Zcash Undergoes First Halving as Major Upgrade Drops ‘Founders Fund’
Zcash Undergoes First Halving as Major Upgrade Drops ‘Founders Fund’
Four years after forking from Bitcoin, privacy-centric blockchain network Zcash has completed its first halving.
At 12:37 UTC, Zcash passed block height 1,046,400 to trigger the event that cuts miners’ rewards from 6.25 ZEC to 3.125 ZEC.
A miner reward reduction or “halving” event occurs when the block subsidy, generated from new coins mined, is divided by two. The coded-in event usually triggers every four years at particular block heights depending on the particular chain.

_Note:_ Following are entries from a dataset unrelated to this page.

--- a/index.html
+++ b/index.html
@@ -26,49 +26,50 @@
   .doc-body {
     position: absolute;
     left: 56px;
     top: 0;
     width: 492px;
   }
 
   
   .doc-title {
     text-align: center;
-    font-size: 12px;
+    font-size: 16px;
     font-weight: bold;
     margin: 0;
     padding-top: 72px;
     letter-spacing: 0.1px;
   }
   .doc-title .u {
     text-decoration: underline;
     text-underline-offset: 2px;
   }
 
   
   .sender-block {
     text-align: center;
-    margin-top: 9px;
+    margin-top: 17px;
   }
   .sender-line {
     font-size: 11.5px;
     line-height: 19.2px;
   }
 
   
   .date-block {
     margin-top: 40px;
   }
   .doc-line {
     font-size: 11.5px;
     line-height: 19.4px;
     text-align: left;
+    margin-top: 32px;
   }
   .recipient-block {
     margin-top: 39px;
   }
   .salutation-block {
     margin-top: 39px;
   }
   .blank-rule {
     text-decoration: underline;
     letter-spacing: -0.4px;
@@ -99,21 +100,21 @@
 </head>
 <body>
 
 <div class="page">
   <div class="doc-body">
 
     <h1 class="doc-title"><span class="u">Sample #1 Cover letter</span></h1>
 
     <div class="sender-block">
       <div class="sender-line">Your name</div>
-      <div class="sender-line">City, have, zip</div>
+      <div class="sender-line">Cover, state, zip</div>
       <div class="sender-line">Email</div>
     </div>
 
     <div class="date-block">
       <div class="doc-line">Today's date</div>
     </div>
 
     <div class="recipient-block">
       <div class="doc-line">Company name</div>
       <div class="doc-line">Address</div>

Bitcoin had its third anti-inflationary halving back in March, and generally sees its increase after each subsequent halving event as supply is reduced.

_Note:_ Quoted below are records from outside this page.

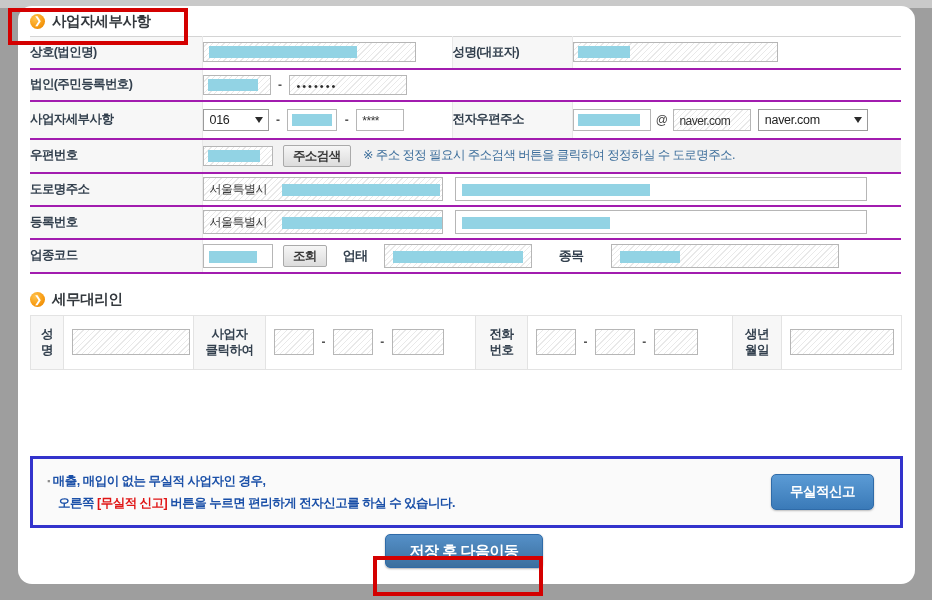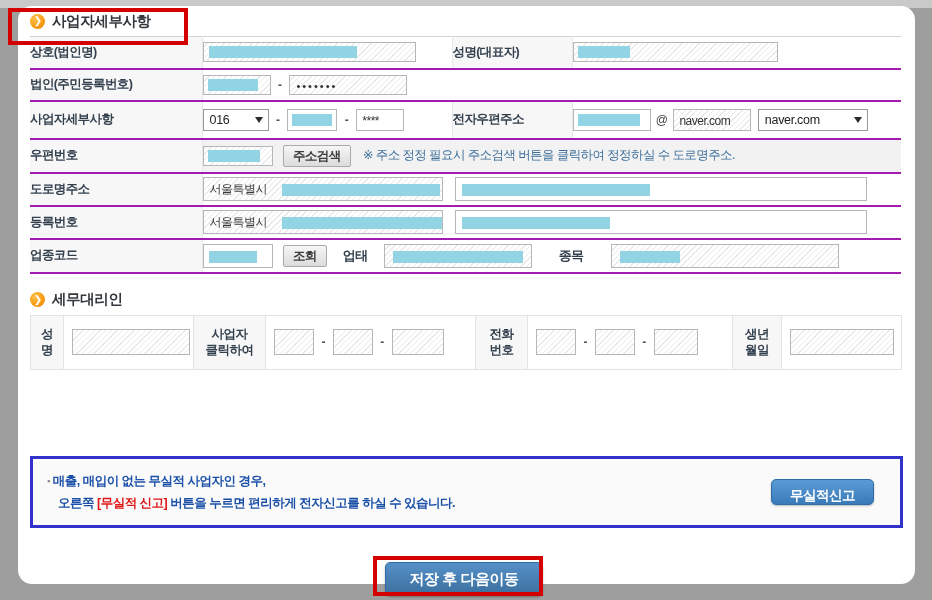--- a/index.html
+++ b/index.html
@@ -222,35 +222,35 @@
     color: #1b50a8; font-weight: bold; letter-spacing: -0.5px;
   }
   .notice-text .sq {
     color: #8a8a8a; font-size: 9px; vertical-align: middle; margin-right: 3px;
   }
   .notice-text .hl { color: #e01414; }
   .notice-text .l2 { padding-left: 11px; display: inline-block; }
   .btn-blue {
     position: absolute;
     right: 26px; top: 50%; transform: translateY(-50%);
-    height: 26px; line-height: 32px;
+    height: 36px; line-height: 32px;
     padding: 0 18px;
     border: 1px solid #2f6ba8;
     border-radius: 5px;
     background: linear-gradient(#5b9bd5, #3a7ab8);
     color: #ffffff; font-size: 13.5px; font-weight: bold;
     letter-spacing: -0.5px;
     box-shadow: 0 1px 2px rgba(0,0,0,0.25);
     cursor: pointer;
   }
 
   
   .bottom-bar {
     position: absolute;
-    left: 0; top: 556px;
+    left: 0; top: 528px;
     width: 928px; height: 44px;
     display: flex; align-items: flex-start; justify-content: center;
   }
   .btn-save {
     margin-top: 6px;
     height: 34px; line-height: 32px;
     padding: 0 24px;
     border: 1px solid #2f6ba8;
     border-radius: 5px;
     background: linear-gradient(#5590c8, #3b6f9e);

Zcash began its journey as a fork from the Bitcoin blockchain on Oct. 28, 2016. It takes a focus on providing better privacy for users through zero-knowledge cryptography dubbed zk-SNARKs and is developed by the Electric Coin Company (ECC).
Such privacy features have been a money-laundering concern for some regulators and policymakers. Earlier this month, Colorado-based cryptocurrency exchange Shapeshift delisted ZEC along with Monero (XMR) and Dash (DASH) – two other projects with added privacy – citing increased regulatory pressure.
It’s not an issue for all trading platforms, though: Gemini, a cryptocurrency exchange regulated in New York, started allowing users to withdraw zcash with its anonymizing feature on in September.
“Zcash is the Bitcoin of privacy,” said Jehan Chu, co-founder and managing partner at Hong Kong-based blockchain investment and trading firm Kenetic. “The halving is not only a milestone event but an opportunity for traders to claw back some of the market share volume from privacy challengers like Monero.”
Like Bitcoin, Zcash’s total supply has a hard cap of 21 million coins, a supply limit that is the polar opposite of the recent and unprecedented money printing by the world’s central banks, and is attracting investor interest as a result.
“Fixed supply cryptocurrencies like Zcash and Bitcoin aren’t interesting because their issuance rate halves every four years,” said Ryan Watkins, research analyst at Messari. “They’re interesting because their issuance schedule is predictable and deterministic.”
Goodbye Founder’s Reward
“What is likely far more interesting for Zcash, is the activation of Canopy, it’s fifth network upgrade,” said Watkins. “The headline of this upgrade is the end of its Founder’s Reward and the beginning of its new development fund.”
On Jan. 3, 2019, a community forum member known as mineZcash initiated a year-long discussion that has now resulted in a trademark agreement and increased decentralization for Zcash within an all-new governance model that includes built-in funding for development.
Previously, Zcash’s unpopular Founder’s Reward meant miners typically received 80% plus transaction fees for mining blocks. The remaining 20% of the reward was split among various parties including 9.85% to ECC founders, 2.2% to the Zcash Foundation, 5.75% to ECC itself and 2.2% to ECC employee compensation. This ended with the introduction of Canopy.
Following the upgrade, miners will continue to receive 80% of the block rewards, but the remaining 20% will be divided between the new Major Grants Fund (8%), ECC (7%), the Zcash Foundation (5%).
The Major Grants Fund will support development via “large-scale long-term projects (administered by the Zcash Foundation, with extra community input and scrutiny),” according to the Zcash proposal.
Watkins noted that market participants were made aware “months ago” of Zcash’s halving and network upgrade, it’s hard to see those events driving future value increases to the ZEC cryptocurrency.
“Perhaps the halving at best may raise awareness of Zcash, because of the publicity halvings usually get, but who knows.”
At time of writing, ZEC was trading at about $63, down 3% over 24 hours, according to CoinGecko.